Thursday, 1 May 2014
Fortunately for the vast majority of you who read the blog, you don’t have to fill in the endless forms and complete the arcane administration associated with registering horses. As a result, you probably also don’t know how much it costs. Since setting up Owners for Owners, 90% + of our post is now connected with racing admin, and I would say 60% of all telephone calls likewise. We often get multiple letters from Weatherbys, followed by multiple telephone calls – all very time-consuming and, I have to say, needlessly expensive. Until I know more to the contrary, I’m going to assume that many of these costs are actually driving revenue streams and profits for organisations such as Weatherbys. If I was being more generous I would say that all they are doing is recovering the costs ….. but that is because the processes aren’t joined up, and are paper-driven and extremely antiquated. I’ll be doing a few more blogs on this subject.

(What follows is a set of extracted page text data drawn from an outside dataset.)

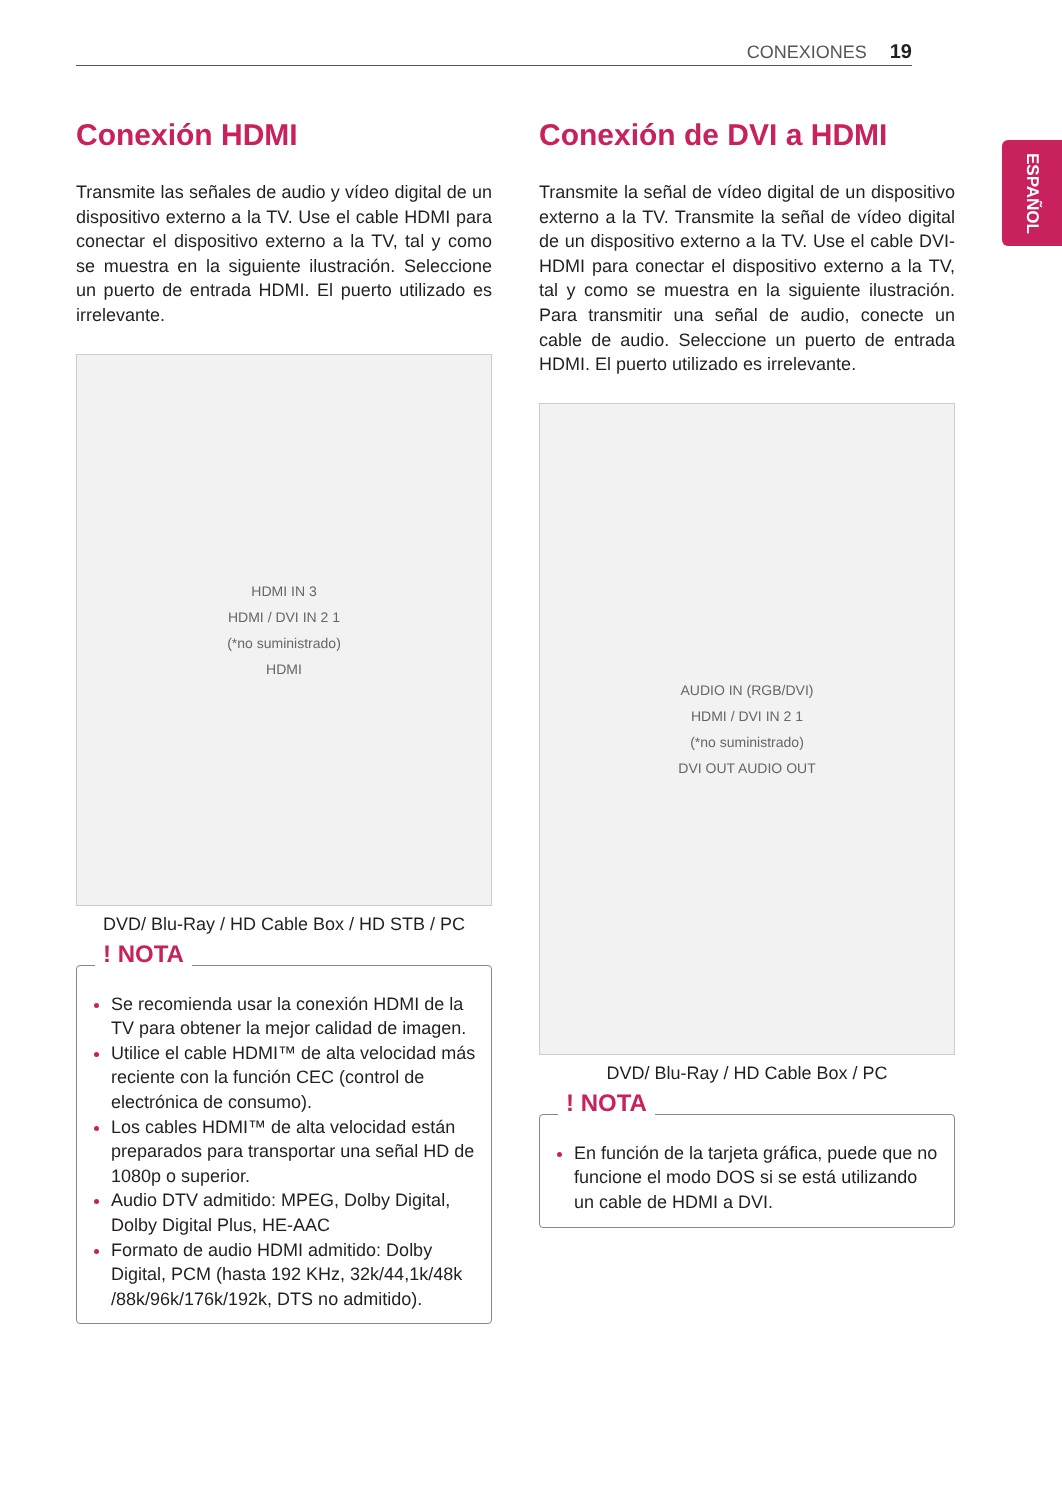CONEXIONES 19
ESPAÑOL
Conexión HDMI
Transmite las señales de audio y vídeo digital de un dispositivo externo a la TV. Use el cable HDMI para conectar el dispositivo externo a la TV, tal y como se muestra en la siguiente ilustración. Seleccione un puerto de entrada HDMI. El puerto utilizado es irrelevante.
HDMI IN 3
HDMI / DVI IN 2 1
(*no suministrado)
HDMI
DVD/ Blu-Ray / HD Cable Box / HD STB / PC
! NOTA
Se recomienda usar la conexión HDMI de la TV para obtener la mejor calidad de imagen.
Utilice el cable HDMI™ de alta velocidad más reciente con la función CEC (control de electrónica de consumo).
Los cables HDMI™ de alta velocidad están preparados para transportar una señal HD de 1080p o superior.
Audio DTV admitido: MPEG, Dolby Digital, Dolby Digital Plus, HE-AAC
Formato de audio HDMI admitido: Dolby Digital, PCM (hasta 192 KHz, 32k/44,1k/48k /88k/96k/176k/192k, DTS no admitido).
Conexión de DVI a HDMI
Transmite la señal de vídeo digital de un dispositivo externo a la TV. Transmite la señal de vídeo digital de un dispositivo externo a la TV. Use el cable DVI-HDMI para conectar el dispositivo externo a la TV, tal y como se muestra en la siguiente ilustración. Para transmitir una señal de audio, conecte un cable de audio. Seleccione un puerto de entrada HDMI. El puerto utilizado es irrelevante.
AUDIO IN (RGB/DVI)
HDMI / DVI IN 2 1
(*no suministrado)
DVI OUT AUDIO OUT
DVD/ Blu-Ray / HD Cable Box / PC
! NOTA
En función de la tarjeta gráfica, puede que no funcione el modo DOS si se está utilizando un cable de HDMI a DVI.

But let’s start with a summary of some of these registration fees, so you can see why I’m ranting a bit about it. All the costs below are inclusive of VAT. They are up-to-date: we’ve just been through them twice with our two French-bred horses, Jolievitesse and Lord Ben Stack. There are extra charges associated with importing them.
|Registrations at Outset|
|As an Owner||£89.10|
|Joint Ownership (this and Racing Partnership below are alternatives)||£95.30|
|Authority to Act (Trainer)||£57.60|
|Colours (the owner has to register colours)||£48.60|
|Shared Colours (the owner then shares them with the partnership)||£31.60|
|Owner’s Sponsorship (necessary to get a D2, see below)||£42.40|
|D2 VAT Authorisation (necessary for application to HMRC)||£60.30|
|VAT Admin (once registered for VAT by HMRC)||£42.40|
|Annual Re-registrations: have to be renewed every year. Amazingly, no discount even if you register your colours for 20 years!|
|Authority to Act||£57.60|
|French Bred Horse:|
|Lodge Import Certificate||£152.00|
|French Export Certificate||£42.36|
|French Registration of Name (to race the horse back in France)||£92.51|
That little lot adds up to £1,486.47. Throughout the year, according to the BHA Racing Factbook, there are 28,486 different horses in training (2011 figures). While recognising that not all of these may apply every year, we’re still talking of somewhere over £30m …. and then of course there are entry fees. Again, I’ll be doing a blog on this subject soon. We ought to be paid appearance money, rather than having to pay to enter. Lots of cages to rattle on this one. Paying the money out is bad enough, but the inevitable hassle must be a big turn-off for many owners, particularly those in co-ownerships and larger partnerships. Time to change it …. radically.